しかし、本当に体に有害なのは「コーヒー」ではなく、「飲み過ぎ」のほうだ。それは、アルコールやタバコに含まれるニコチンなどと同じこと。確かに、カフェインは刺激物なので、空腹時にいきなり摂取したり、大量に摂取すれば胃にも負担もかかる。だが、適量を上手に摂れば、返って健康に役立つものだ。実際にコーヒーは当初、万能薬としてヨーロッパに普及した歴史をもつほど。常識的な範囲でコーヒーを飲む限り、むしろさまざまな効用がある。コーヒーに含まれるカフェインには、中枢神経を穏やかに刺激して、体を活発にする作用がある。夜の眠気覚ましや、朝の目覚ましにと、コーヒーが眠気防止に用いられるのはこのため。しかもこの快い刺激は時間がたつにつれて効果を失い、後に悪影響を残すことはない。
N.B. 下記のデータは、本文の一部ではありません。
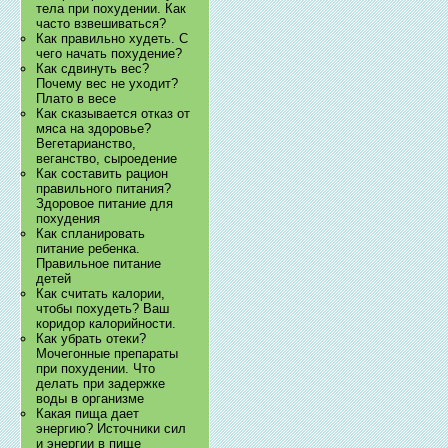
тела при похудении. Как
часто взвешиваться?
Как правильно худеть. С
чего начать похудение?
Как сдвинуть вес?
Почему вес не уходит?
Плато в весе
Как сказывается отказ от
мяса на здоровье?
Вегетарианство,
веганство, сыроедение
Как составить рацион
правильного питания?
Здоровое питание для
похудения
Как спланировать
питание ребенка.
Правильное питание
детей
Как считать калории,
чтобы похудеть? Ваш
коридор калорийности.
Как убрать отеки?
Мочегонные препараты
при похудении. Что
делать при задержке
воды в организме
Какая пища дает
энергию? Источники сил
и энергии в пище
もちろん、体質には個人差があり、少量のカフェインで眠れなくなる人もいる。自分にとつての適量を知るのは必要だ。また、カフェインには血管の拡張収縮を促して、血液の流れをスムーズにし、筋肉の動きを良くしたり、心臓の働きを強化する作用があることも知られている。これは、頭痛を改善するのに役立ってくれる。肝臓に働きかけて利尿作用お促し、体内での代謝を活発にしたり、肝臓の働きを活発にしたりもする。二日酔いを和らげたい時など、一杯のコーヒーを飲むと肝臓でのアルコール分解がよりスムーズになるのだ。また、カフェインの作用で血行が良くなると体が温まり、血圧が上昇する。このことから、モーニングコーヒーは低血圧の人に向く飲み物といわれている。一方で、高血圧の人にとっても、毛細血管を末端まで開かせることで血圧を低下させる働きを示す。まったく正反対の作用だが、高血圧に関してはあまり神経質にならずともよいようだ。